# Scholle auf Tauwurm?



## Eitsch (27. Juni 2014)

Hallo liebe Leute und Meeresangler,

ich möchte gerne nächste Woche, an meinem einzigen freien Tag, ans die See fahren und einfach mal die Rute auswerfen. 
Ich hoffe auf Dorsch oder Platte. 

Ich komme allerdings nicht dazu Wattwürmer zu kaufen und die hiesigen Angelgeschäfte bieten diese Würmchen nicht an.

Jetzt habe ich mir überlegt einfach mit einem Tauwurm zu angeln!

Ob Tau oder Wattwurm ist das egal? Oder gibt es studien von erfahrenen Anglern die besagen, dass auf Wattwurm einfach besser gebissen wird? 

Liebe Grüße


----------



## 2911hecht (27. Juni 2014)

*AW: Scholle auf Tauwurm?*

Moin,also ich rate dir davon mal ab.Wenn du Dorsche oder Plattfisch beangeln möchtest kommst du um Wattwurm oder Seeringelwurm nicht drum rum.
Bei uns in Warnemünde hat ein Angelladen auch Sonntags geöffnet,informiere dich mal,vielleicht gibts dort wo du angeln möchtest auch die Möglichkeit noch Würmer zu kaufen.
Grüße Micha.


----------



## mxchxhl (27. Juni 2014)

*AW: Scholle auf Tauwurm?*

Moin, wann willst denn wo hin? Komm nach lübeck und hol dir wattwürmer! Über die a20 bist du doch in 10min.hier.
Allerdings rate ich dir vorher anzurufen und welche zu bestellen.und angeln kannst du dann doch in travemünde..
Mfg


----------



## Schlammtaucher (27. Juni 2014)

Datensatz -

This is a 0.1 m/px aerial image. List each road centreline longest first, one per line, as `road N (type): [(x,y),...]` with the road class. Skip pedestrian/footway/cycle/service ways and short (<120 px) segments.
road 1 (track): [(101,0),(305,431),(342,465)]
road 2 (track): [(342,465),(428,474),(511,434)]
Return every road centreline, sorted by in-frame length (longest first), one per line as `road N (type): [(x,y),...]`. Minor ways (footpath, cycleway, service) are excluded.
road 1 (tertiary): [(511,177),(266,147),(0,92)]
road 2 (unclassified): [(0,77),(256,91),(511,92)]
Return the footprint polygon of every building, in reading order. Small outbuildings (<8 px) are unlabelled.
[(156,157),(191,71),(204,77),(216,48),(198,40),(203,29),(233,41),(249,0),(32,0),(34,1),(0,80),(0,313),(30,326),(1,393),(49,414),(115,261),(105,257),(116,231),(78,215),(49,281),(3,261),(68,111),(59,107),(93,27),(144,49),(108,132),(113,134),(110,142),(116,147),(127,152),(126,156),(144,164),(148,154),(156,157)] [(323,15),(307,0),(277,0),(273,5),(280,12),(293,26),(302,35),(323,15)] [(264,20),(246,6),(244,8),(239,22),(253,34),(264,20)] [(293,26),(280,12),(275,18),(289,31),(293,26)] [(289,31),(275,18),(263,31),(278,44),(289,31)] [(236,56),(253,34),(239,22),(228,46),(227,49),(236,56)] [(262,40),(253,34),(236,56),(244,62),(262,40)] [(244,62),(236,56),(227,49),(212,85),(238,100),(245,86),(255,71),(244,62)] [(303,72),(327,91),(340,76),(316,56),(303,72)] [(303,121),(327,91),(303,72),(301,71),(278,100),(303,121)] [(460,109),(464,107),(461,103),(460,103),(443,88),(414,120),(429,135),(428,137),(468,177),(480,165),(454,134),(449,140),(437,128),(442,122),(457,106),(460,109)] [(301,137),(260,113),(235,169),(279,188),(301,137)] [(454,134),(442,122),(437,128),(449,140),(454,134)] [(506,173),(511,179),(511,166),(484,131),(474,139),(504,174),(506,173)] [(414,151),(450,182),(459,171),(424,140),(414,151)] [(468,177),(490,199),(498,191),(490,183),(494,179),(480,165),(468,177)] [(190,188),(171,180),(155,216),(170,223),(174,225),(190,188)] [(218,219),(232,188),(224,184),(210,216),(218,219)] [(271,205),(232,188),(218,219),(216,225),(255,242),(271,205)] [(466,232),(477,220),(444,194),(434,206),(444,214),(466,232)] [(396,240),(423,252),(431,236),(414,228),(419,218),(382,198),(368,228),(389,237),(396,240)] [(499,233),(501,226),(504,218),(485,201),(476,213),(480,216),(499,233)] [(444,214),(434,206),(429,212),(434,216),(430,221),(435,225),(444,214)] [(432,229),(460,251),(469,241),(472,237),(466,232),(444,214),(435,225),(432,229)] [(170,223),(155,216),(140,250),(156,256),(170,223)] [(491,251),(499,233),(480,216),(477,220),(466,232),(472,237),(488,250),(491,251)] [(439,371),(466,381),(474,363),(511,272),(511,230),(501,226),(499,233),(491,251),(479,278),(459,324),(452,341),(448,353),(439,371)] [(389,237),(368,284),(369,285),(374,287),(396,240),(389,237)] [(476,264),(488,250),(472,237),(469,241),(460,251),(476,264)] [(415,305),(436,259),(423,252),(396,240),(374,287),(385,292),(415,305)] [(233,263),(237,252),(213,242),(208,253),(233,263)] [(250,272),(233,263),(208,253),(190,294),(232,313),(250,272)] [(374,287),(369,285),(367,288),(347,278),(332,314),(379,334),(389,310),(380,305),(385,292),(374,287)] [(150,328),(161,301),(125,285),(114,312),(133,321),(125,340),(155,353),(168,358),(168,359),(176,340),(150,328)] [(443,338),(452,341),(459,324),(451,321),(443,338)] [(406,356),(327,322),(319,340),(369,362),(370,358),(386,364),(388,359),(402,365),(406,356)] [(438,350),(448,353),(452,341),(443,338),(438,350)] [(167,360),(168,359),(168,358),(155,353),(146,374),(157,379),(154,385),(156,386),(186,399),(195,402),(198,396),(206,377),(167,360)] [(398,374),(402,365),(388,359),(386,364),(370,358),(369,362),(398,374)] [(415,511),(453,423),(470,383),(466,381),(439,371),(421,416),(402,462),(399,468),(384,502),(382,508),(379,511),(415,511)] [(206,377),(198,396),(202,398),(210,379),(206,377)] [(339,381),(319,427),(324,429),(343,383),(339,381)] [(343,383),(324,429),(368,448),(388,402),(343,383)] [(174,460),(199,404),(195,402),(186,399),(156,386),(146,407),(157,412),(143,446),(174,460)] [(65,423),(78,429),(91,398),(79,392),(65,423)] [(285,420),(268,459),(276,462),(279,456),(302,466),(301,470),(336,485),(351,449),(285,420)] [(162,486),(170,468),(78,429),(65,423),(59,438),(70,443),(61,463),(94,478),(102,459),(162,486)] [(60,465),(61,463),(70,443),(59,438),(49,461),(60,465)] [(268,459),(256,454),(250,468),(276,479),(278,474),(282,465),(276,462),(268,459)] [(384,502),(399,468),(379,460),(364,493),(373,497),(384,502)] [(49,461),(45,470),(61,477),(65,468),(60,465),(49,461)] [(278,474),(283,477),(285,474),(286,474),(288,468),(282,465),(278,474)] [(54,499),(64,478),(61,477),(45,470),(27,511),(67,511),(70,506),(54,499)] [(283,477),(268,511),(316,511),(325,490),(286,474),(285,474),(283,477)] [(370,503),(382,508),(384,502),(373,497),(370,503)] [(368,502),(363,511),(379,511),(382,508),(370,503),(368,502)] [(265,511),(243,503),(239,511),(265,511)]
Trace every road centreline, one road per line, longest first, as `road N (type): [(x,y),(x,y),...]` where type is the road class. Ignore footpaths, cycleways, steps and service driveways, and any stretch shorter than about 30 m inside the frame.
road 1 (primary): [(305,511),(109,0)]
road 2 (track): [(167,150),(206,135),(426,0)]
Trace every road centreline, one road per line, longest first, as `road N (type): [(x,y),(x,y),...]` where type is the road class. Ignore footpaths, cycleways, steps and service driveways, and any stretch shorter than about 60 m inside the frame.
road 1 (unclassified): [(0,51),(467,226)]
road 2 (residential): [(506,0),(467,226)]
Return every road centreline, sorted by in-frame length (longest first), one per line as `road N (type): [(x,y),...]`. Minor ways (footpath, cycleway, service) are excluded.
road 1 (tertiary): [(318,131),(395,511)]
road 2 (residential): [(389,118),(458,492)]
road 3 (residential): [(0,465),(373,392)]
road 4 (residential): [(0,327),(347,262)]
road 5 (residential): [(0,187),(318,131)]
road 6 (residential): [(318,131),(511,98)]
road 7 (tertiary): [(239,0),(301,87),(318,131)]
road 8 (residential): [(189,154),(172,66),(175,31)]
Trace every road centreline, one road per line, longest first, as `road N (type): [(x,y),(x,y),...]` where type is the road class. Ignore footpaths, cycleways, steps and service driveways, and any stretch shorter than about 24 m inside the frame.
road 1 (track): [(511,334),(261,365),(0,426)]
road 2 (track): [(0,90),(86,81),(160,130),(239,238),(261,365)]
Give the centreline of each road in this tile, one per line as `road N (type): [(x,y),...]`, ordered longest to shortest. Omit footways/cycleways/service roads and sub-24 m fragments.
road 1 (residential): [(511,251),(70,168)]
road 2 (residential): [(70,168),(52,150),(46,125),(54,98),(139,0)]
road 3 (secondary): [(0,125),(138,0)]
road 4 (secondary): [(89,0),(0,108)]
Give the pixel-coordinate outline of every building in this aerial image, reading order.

Aufgabe -
Wiederhole aus dem Forumsthread zum Angeln mit Tauwurm den Wortlaut wortgetreu, beginnend bei den Worten „Ich hoffe auf“ und endend nach „Würmchen nicht an.“. Die Einträge sind eigenständiges Material, das mit dem Forumsthread nichts zu tun hat.

Antwort -
Ich hoffe auf Dorsch oder Platte. 

Ich komme allerdings nicht dazu Wattwürmer zu kaufen und die hiesigen Angelgeschäfte bieten diese Würmchen nicht an.